Você deve estar pensando: "Ah, esse cálculo é um exagero!". Nem tanto. No único processo vencido por Nélio Nicolai em que a Justiça já arbitrou a indenização, o valor foi de R$ 550 milhões. A ação era contra a Americel, subsidiária da Claro. Como o inventor processa 40 companhias, no total, e essa é uma das menores da lista, as cifras provavelmente chegariam mesmo às dezenas de bilhões de reais.

A facada seria tão grande que as empresas de telefonia já estão apelando para terceiros. Telebrasil e Abinee, duas associações de classe, enviaram petições à Anatel, solicitando sua intervenção "em defesa dos interesses do setor". No documento, elas dizem que o prejuízo será do consumidor, "que, além de ser privado do serviço, será certamente onerado com o repasse de eventuais custos incorridos pelas operadoras"

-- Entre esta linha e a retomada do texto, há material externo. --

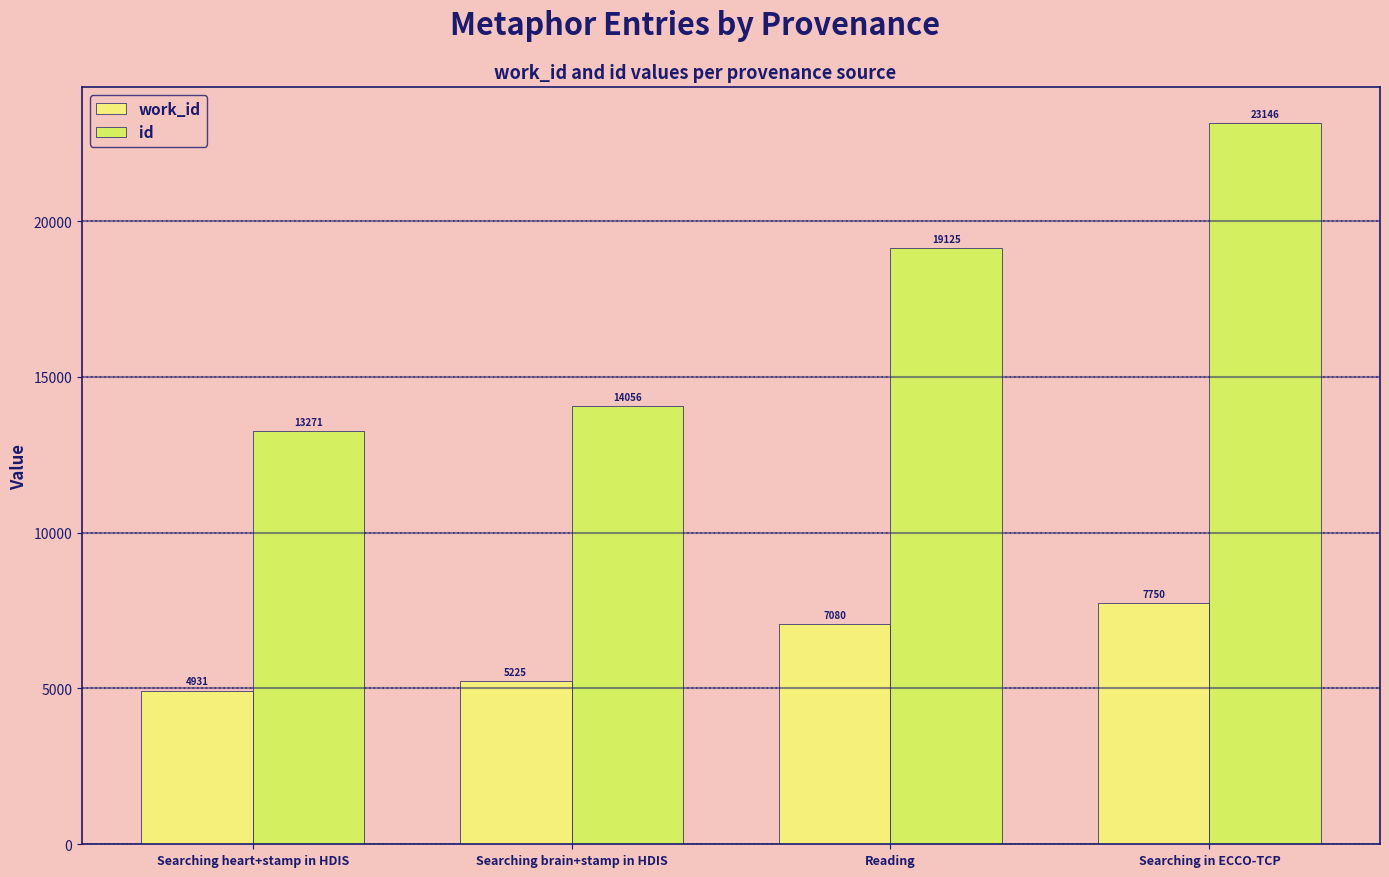

Is the value of work_id at Reading greater than the value of id at Searching heart+stamp in HDIS?

No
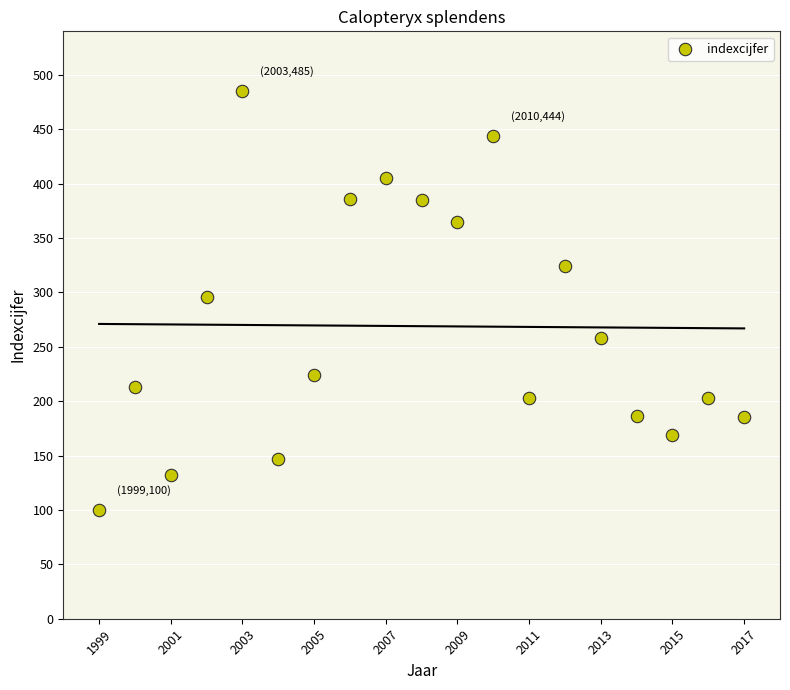

How many points are shown in the scatter plot?

19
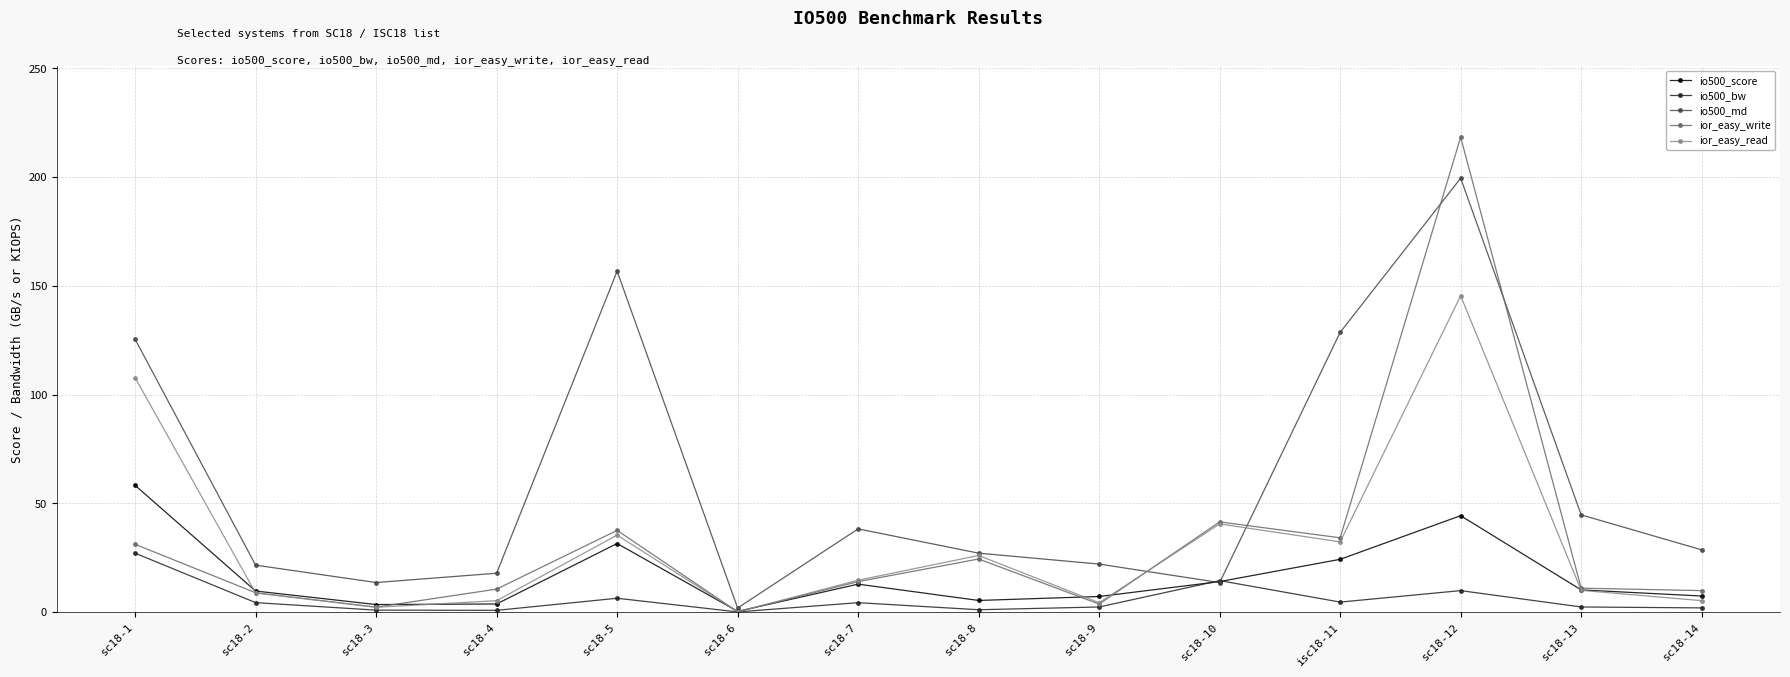

Which series changed the most between sc18-3 and sc18-6?

io500_md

O dinheiro viria em boa hora para Nélio Nicolai, que vendeu 3 apartamentos para pagar honorários de advogados e sustentar a família. Ele não trabalha desde que foi demitido da Telebrasília. "Nenhuma telefônica me quer por perto, né?".

Quando a situação aperta, Nélio Nicolai vende cotas de 1% da indenização - já foram 15, a última teria sido negociada por R$ 100 mil. Apesar disso, ele está com o nome sujo na praça, graças a uma dívida de cartão de crédito. "Sou muito conhecido no Serasa, não consigo comprar nem um telefone!", disse bem-humorado, apesar de tudo.

De seu celular pré-pago, ele admite que talvez só seus netos vejam a cor do dinheiro. Mas torce para que a Justiça brasileira não deixe isso acontecer. "Há mais de 10 anos, todo dia imagino que o resultado vai sair no mês que vem!" 

Em 2003 a Justiça Federal do Rio de Janeiro suspendeu liminarmente os efeitos da patente nº 92.026.249. A decisão notou evidências de que a tecnologia descrita na patente copiava invenções anteriores e não preenchia os requisitos legais. A decisão segue em vigor até hoje, já tendo sido confirmada cerca de 10 vezes por quatro juízes diferentes e pelo Tribunal Regional Federal (TRF) da 2ª Região.

Após 20 anos em disputa judicial, a 2ª Vara Cível do Tribunal de Justiça do Distrito Federal e Territórios determinou, em decisão liminar e sem a condução de exame pericial, que operadora indenize o inventor em 10% do valor cobrado pelo serviço de identificação de chamadas por usuários em cada aparelho. A operadora recorreu da decisão, que foi suspensa pelo Tribunal de Justiça do Distrito Federal e Territórios.

Em 2014, Nélio Nicolai estava trabalhando com estudantes em um aplicativo de tradução simultânea no celular. A ideia é que, em uma ligação entre um japonês e um brasileiro, um entenderá o que o outro está falando.

Nélio Nicolai segura documento de patente
Reconhecimento

Nélio Nicolai recebeu um certificado e uma medalha de ouro da Organização Mundial da Propriedade Intelectual (OMPI) e um selo da série Invenções Brasileiras, concedido pelo Ministério das Comunicações.

Morte

Nélio José Nicolai faleceu na quarta-feira, 11/10/2017, em Brasília, DF, aos 77 anos. Nélio Nicolai estava se recuperando de um Acidente Vascular Cerebral (AVC) que tinha sofrido há cerca de cinco meses. Nos últimos dias, no entanto, apresentou complicações pulmonares. Ele morava em Brasília, DF, no Lago Norte.

O sepultamento de Nélio Nicolai aconteceu no dia 12/10/2015, no Cemitério Campo da Esperança, na Asa Sul, Brasília, DF.

Nélio Nicolai deixa quatro filhos e dois netos.